OLM API Reference

`olm.train.trainer.ddp_trainer`

Source: src/olm/train/trainer/ddp_trainer.py:1

Distributed Data Parallel (DDP) Trainer using PyTorch's native DDP.

Classes

DDPTrainer(model: torch.nn.modules.module.Module, optimizer: torch.optim.optimizer.Optimizer | Type[torch.optim.optimizer.Optimizer], dataloader: olm.data.datasets.data_loader.DataLoader, device: str, context_length: int, grad_accum_steps: int = 1, use_amp: bool = True, loss: Type[olm.train.losses.base.LossBase] = <class 'olm.train.losses.cross_entropy.CrossEntropyLoss'>, callbacks: List[olm.train.trainer.trainer.TrainerCallback] | None = None, scheduler: Any | None = None, grad_clip_norm: float | None = None, warmup_steps: int | None = None, total_steps: int | None = None, min_lr: float = 0.0, learning_rate: float = 0.0003, weight_decay: float = 0.0, use_warmup_cosine: bool = True, ddp_backend: str | None = None, find_unused_parameters: bool = False, broadcast_buffers: bool = True, bucket_cap_mb: int = 25, gradient_as_bucket_view: bool = True, static_graph: bool = False)
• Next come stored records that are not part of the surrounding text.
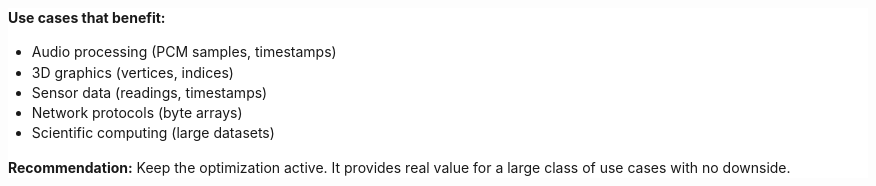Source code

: **Use cases that benefit:**
- Audio processing (PCM samples, timestamps)
- 3D graphics (vertices, indices)
- Sensor data (readings, timestamps)
- Network protocols (byte arrays)
- Scientific computing (large datasets)

**Recommendation:** Keep the optimization active. It provides real value for a large class of use cases with no downside.
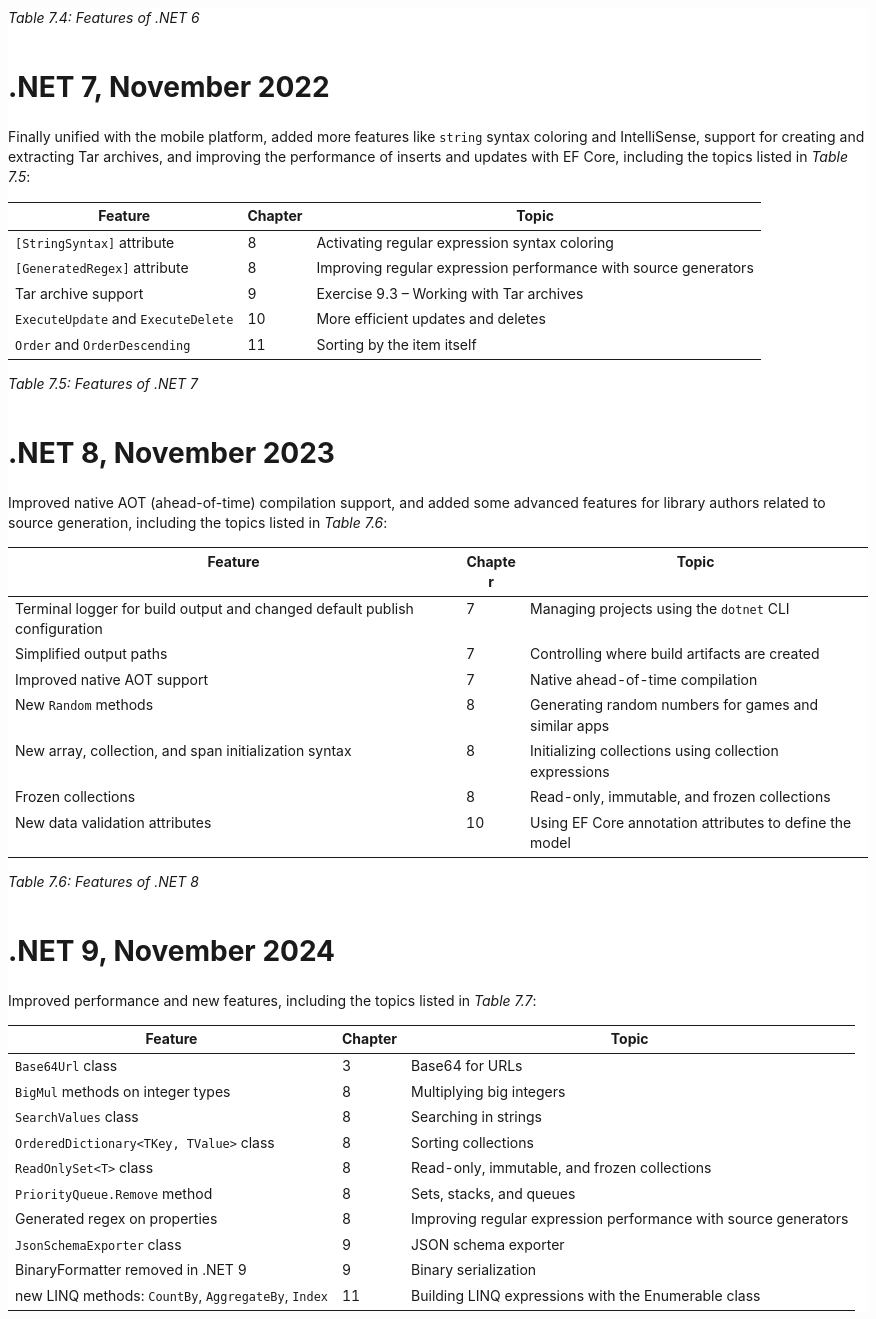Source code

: *Table 7.4: Features of .NET 6*

# .NET 7, November 2022

Finally unified with the mobile platform, added more features like `string` syntax coloring and IntelliSense, support for creating and extracting Tar archives, and improving the performance of inserts and updates with EF Core, including the topics listed in *Table 7.5*:

Feature|Chapter|Topic
---|---|---
`[StringSyntax]` attribute|8|Activating regular expression syntax coloring
`[GeneratedRegex]` attribute|8|Improving regular expression performance with source generators
Tar archive support|9|Exercise 9.3 – Working with Tar archives
`ExecuteUpdate` and `ExecuteDelete`|10|More efficient updates and deletes
`Order` and `OrderDescending`|11|Sorting by the item itself

*Table 7.5: Features of .NET 7*

# .NET 8, November 2023

Improved native AOT (ahead-of-time) compilation support, and added some advanced features for library authors related to source generation, including the topics listed in *Table 7.6*:

Feature|Chapter|Topic
---|---|---
Terminal logger for build output and changed default publish configuration|7|Managing projects using the `dotnet` CLI
Simplified output paths|7|Controlling where build artifacts are created
Improved native AOT support|7|Native ahead-of-time compilation
New `Random` methods|8|Generating random numbers for games and similar apps
New array, collection, and span initialization syntax|8|Initializing collections using collection expressions
Frozen collections|8|Read-only, immutable, and frozen collections
New data validation attributes|10|Using EF Core annotation attributes to define the model

*Table 7.6: Features of .NET 8*

# .NET 9, November 2024

Improved performance and new features, including the topics listed in *Table 7.7*:

Feature|Chapter|Topic
---|---|---
`Base64Url` class|3|Base64 for URLs
`BigMul` methods on integer types|8|Multiplying big integers
`SearchValues` class|8|Searching in strings
`OrderedDictionary<TKey, TValue>` class|8|Sorting collections
`ReadOnlySet<T>` class|8|Read-only, immutable, and frozen collections
`PriorityQueue.Remove` method|8|Sets, stacks, and queues
Generated regex on properties|8|Improving regular expression performance with source generators
`JsonSchemaExporter` class|9|JSON schema exporter
BinaryFormatter removed in .NET 9|9|Binary serialization
new LINQ methods: `CountBy`, `AggregateBy`, `Index`|11|Building LINQ expressions with the Enumerable class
Bases: olm.train.trainer.trainer.Trainer

Source: src/olm/train/trainer/ddp_trainer.py:27

Trainer with PyTorch Distributed Data Parallel (DDP) support.

Wraps the model with torch.nn.parallel.DistributedDataParallel and handles:

  • Distributed sampler setup
  • Gradient synchronization (with no_sync for gradient accumulation)
  • Metrics aggregation across ranks
  • Checkpoint saving on rank 0

Parameters

  • model: Model to train.
  • optimizer: Optimizer instance or class.
  • dataloader: DataLoader (will add DistributedSampler if needed).
  • device: Device for training.
  • context_length: Max sequence length.
  • grad_accum_steps: Gradient accumulation steps.
  • use_amp: Use automatic mixed precision.
  • loss: Loss function class.
  • callbacks: Training callbacks.
  • scheduler: Learning rate scheduler.
  • grad_clip_norm: Gradient clipping threshold.
  • warmup_steps: Warmup steps for scheduler.
  • total_steps: Total training steps.
  • min_lr: Minimum learning rate.
  • learning_rate: Learning rate (if optimizer is a class).
  • weight_decay: Weight decay (if optimizer is a class).
  • use_warmup_cosine: Use warmup+cosine scheduler by default.
  • ddp_backend: DDP backend ('nccl' for GPU, 'gloo' for CPU, None for auto).
  • find_unused_parameters: DDP parameter for models with unused params.
  • broadcast_buffers: Broadcast model buffers at beginning of forward.
  • bucket_cap_mb: DDP bucket size in MB for gradient communication.
  • gradient_as_bucket_view: Use gradient views to reduce memory (recommended).
  • static_graph: Set to True if model graph doesn't change (optimization).

Example

# Launch with: torchrun --nproc_per_node=4 train.py
from olm.core.dist import setup_distributed
setup_distributed()

trainer = DDPTrainer(
    model=model,
    optimizer=torch.optim.AdamW,
    dataloader=dataloader,
    device=f"cuda:{get_local_rank()}",
    context_length=512,
    learning_rate=3e-4
)
trainer.train(epochs=10)

Methods

train(self, epochs: int, log_interval: int = 10, max_steps: int = None, steps_per_epoch: int = None) -> list[float]

Source: src/olm/train/trainer/ddp_trainer.py:150

Training loop with DDP support.

Parameters

  • epochs: Number of epochs.
  • log_interval: Log every N steps.
  • max_steps: Maximum steps to train.
  • steps_per_epoch: Max steps per epoch.

Returns

List of loss values (only on rank 0).